Exercise brief
If an entry below contains an image, drop the image and retype the rest exactly.

(Collected data)
☆ ☆ ☆ ☆ ☆

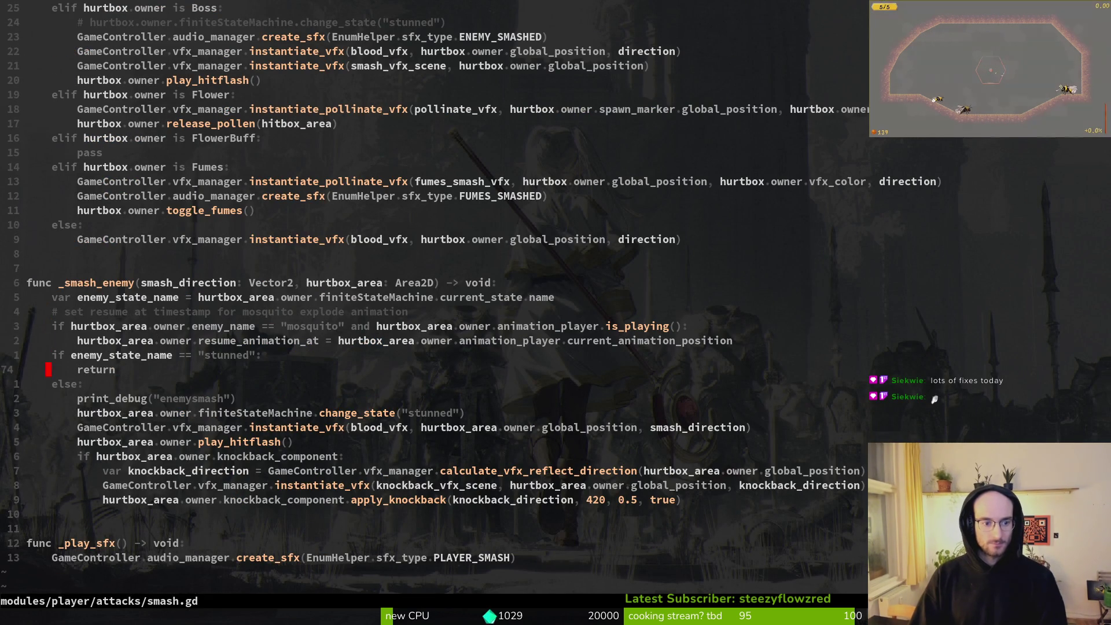
key("d")
key("d")
type(":w")
key("Return")
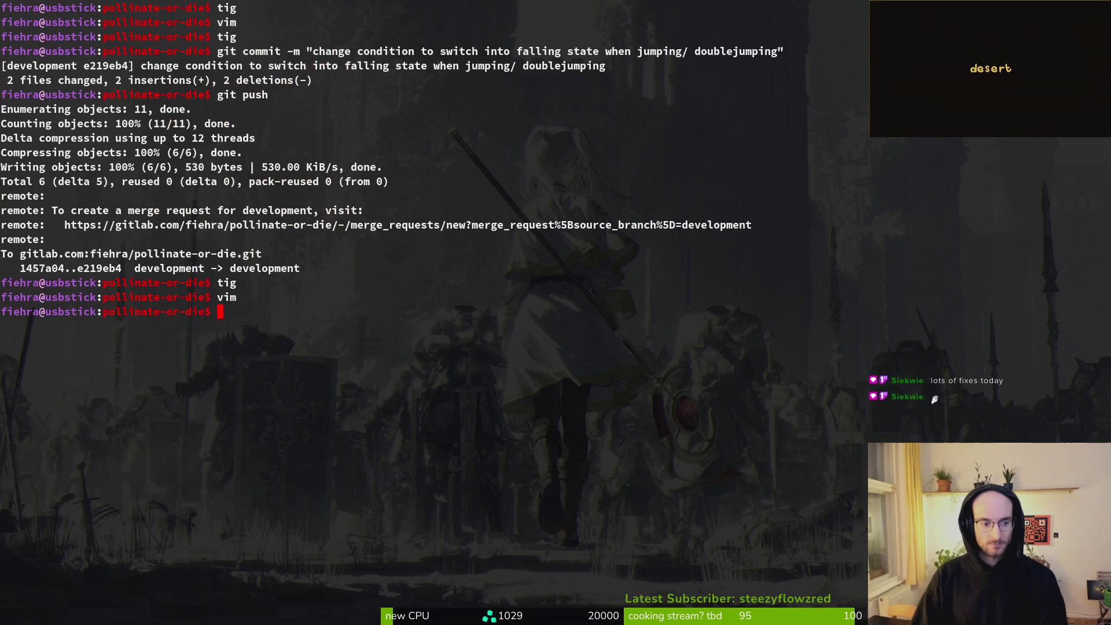
Stage smash.gd in tig, quit, and begin the 'reverted change to remove await physics tick' commit
key("s")
key("Down")
key("Down")
key("Down")
key("Down")
key("Down")
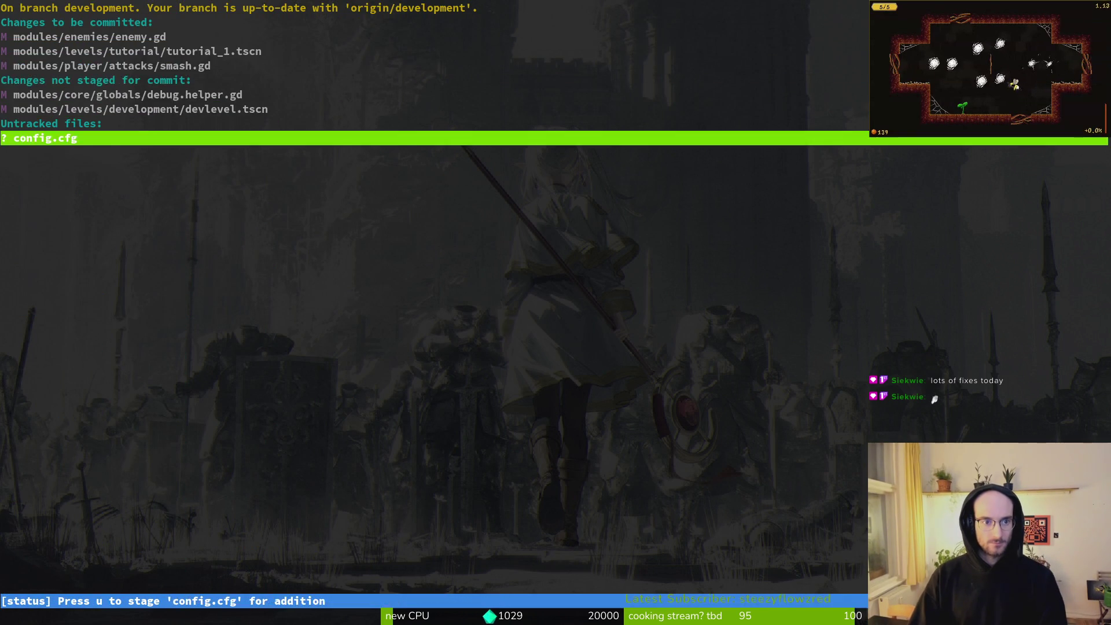
key("q")
key("q")
type("git commit -m \"")
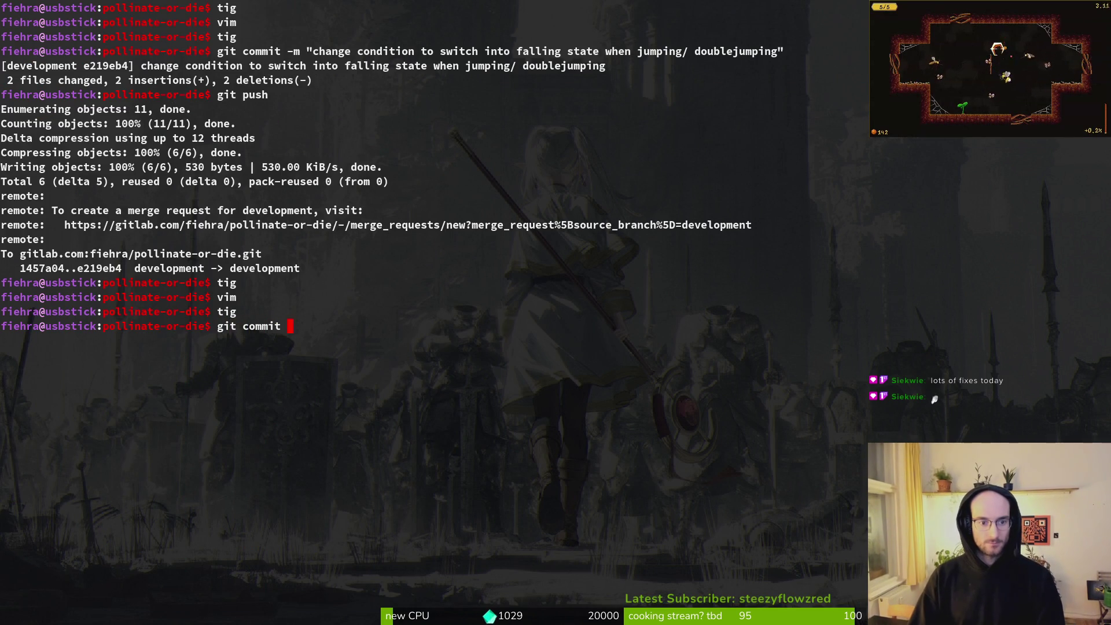
type("reve")
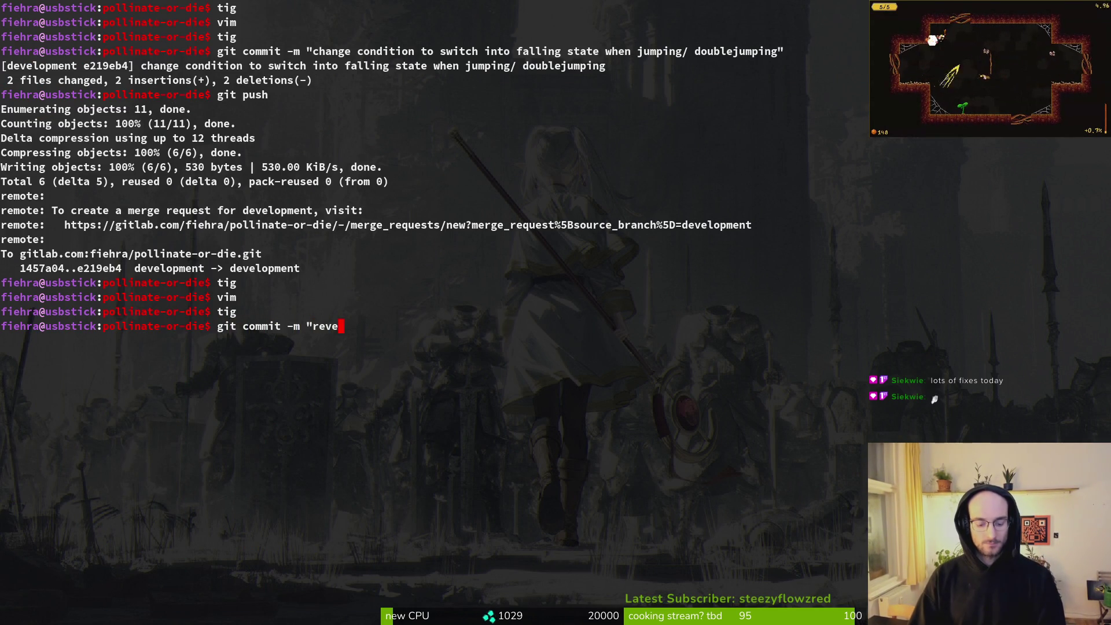
type("rted ch")
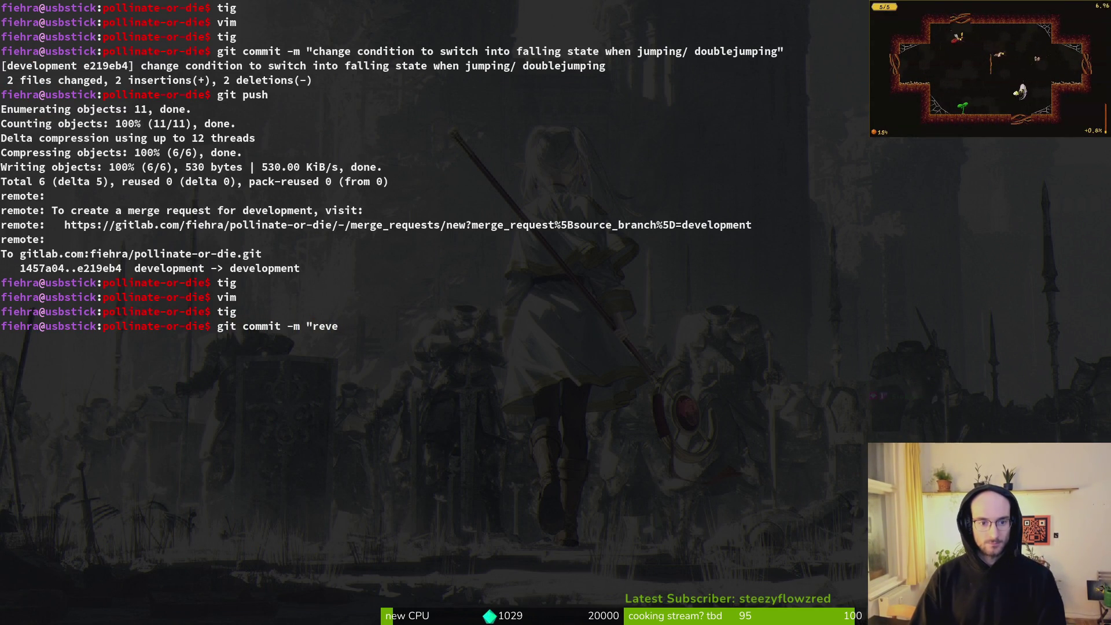
type("ange to remove")
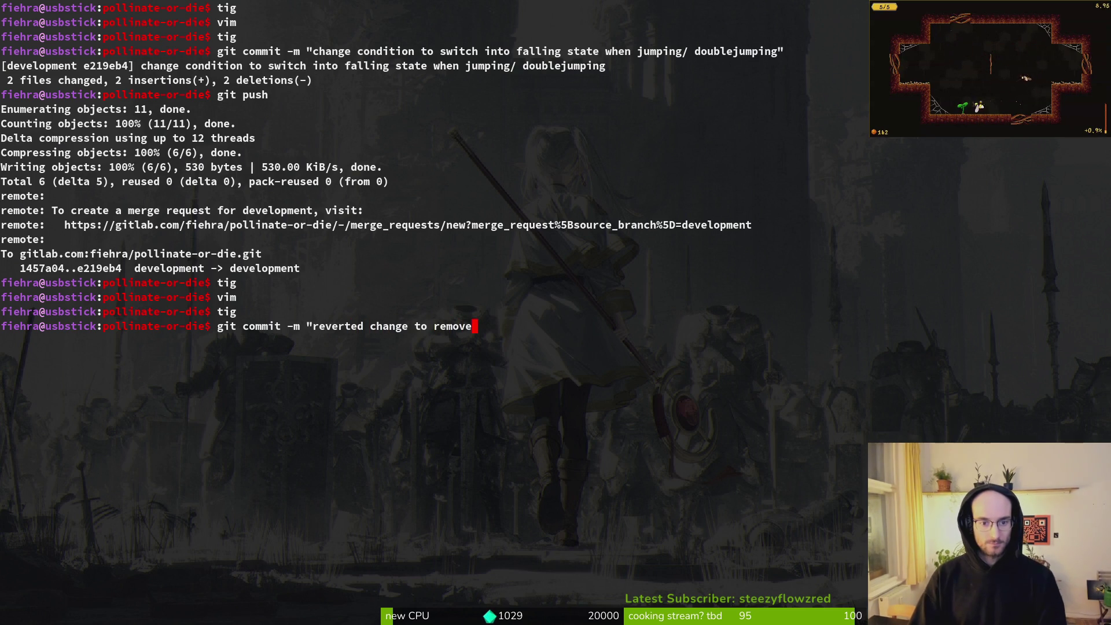
type(" await phys")
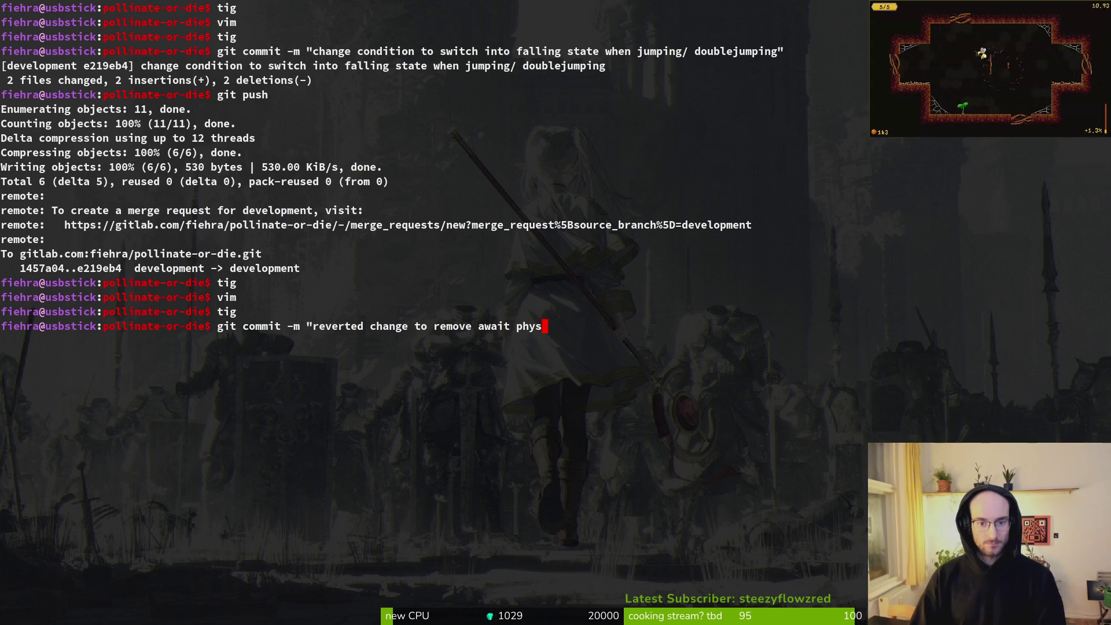
type("ics tick  from ")
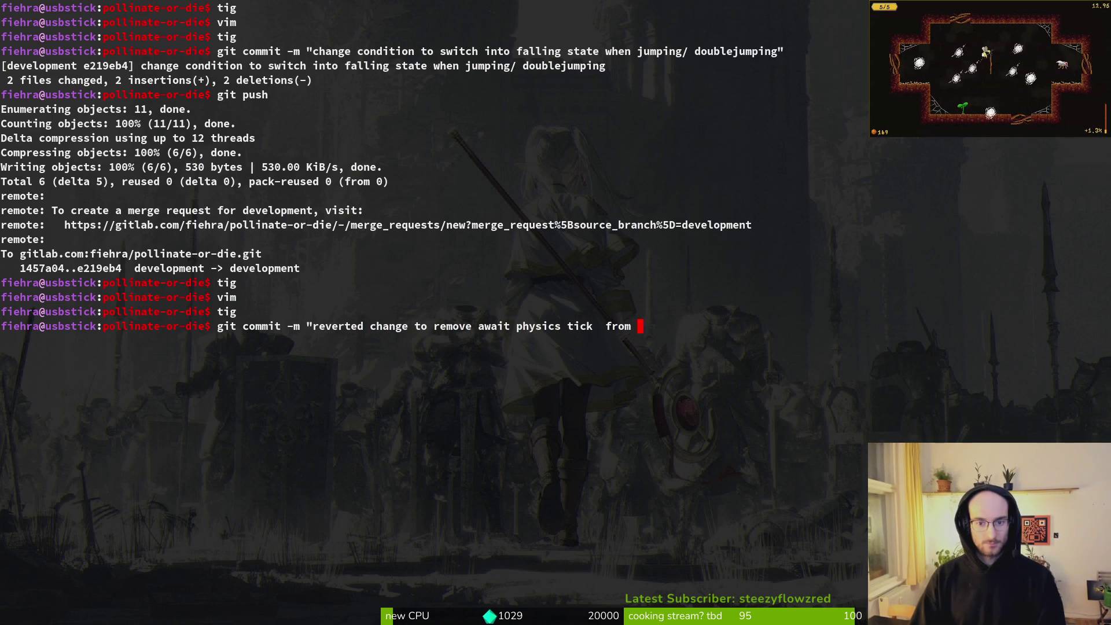
type("start dying and")
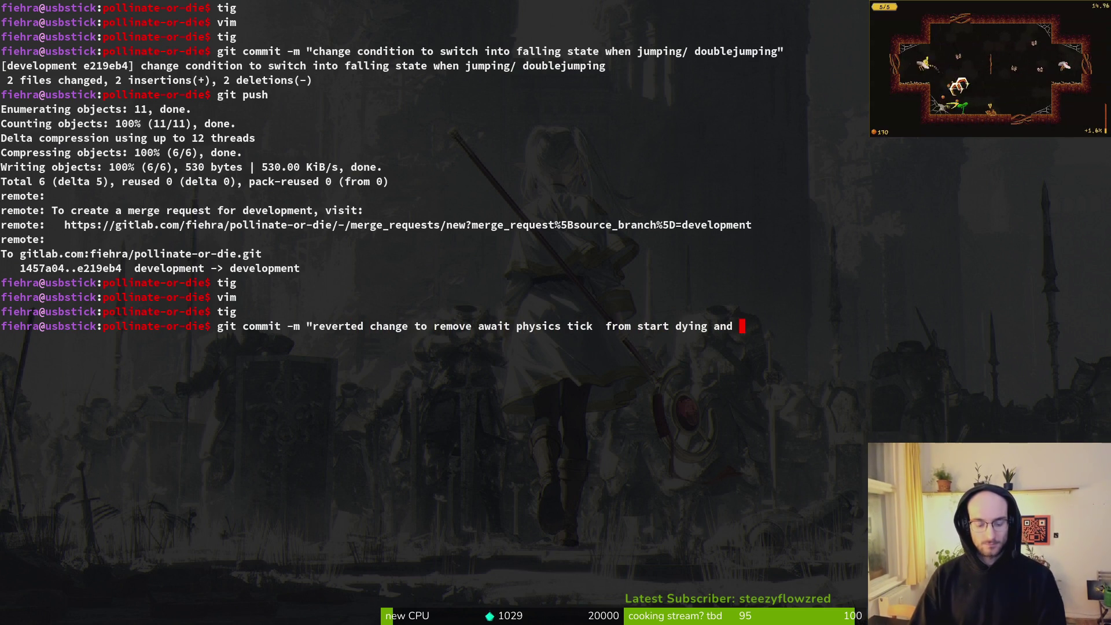
Finish the commit message with 'and cleaned code', create the commit, and git push it
key("super+Return")
key("q")
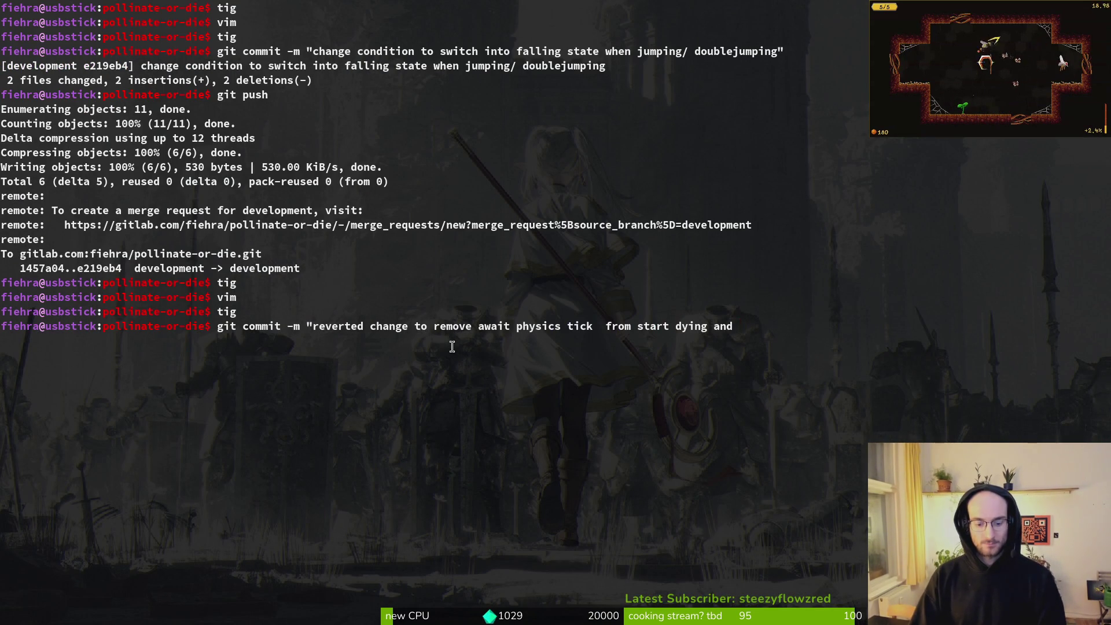
type("cleaned code\"")
key("Return")
type("git push")
key("Return")
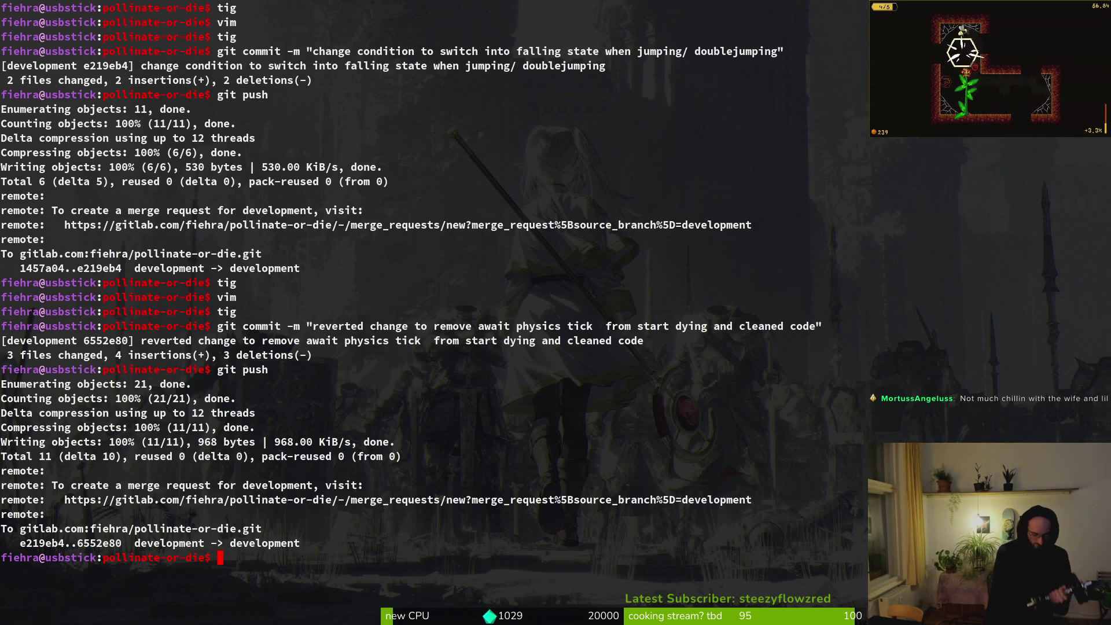
key("Escape")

☆ ☆ ☆ ☆ ☆

Reply
key("d")
key("d")
type(":w")
key("Return")
Stage smash.gd in tig, quit, and begin the 'reverted change to remove await physics tick' commit
key("s")
key("Down")
key("Down")
key("Down")
key("Down")
key("Down")
key("q")
key("q")
type("git commit -m \"")
type("reve")
type("rted ch")
type("ange to remove")
type(" await phys")
type("ics tick  from ")
type("start dying and")
Finish the commit message with 'and cleaned code', create the commit, and git push it
key("super+Return")
key("q")
type("cleaned code\"")
key("Return")
type("git push")
key("Return")
key("Escape")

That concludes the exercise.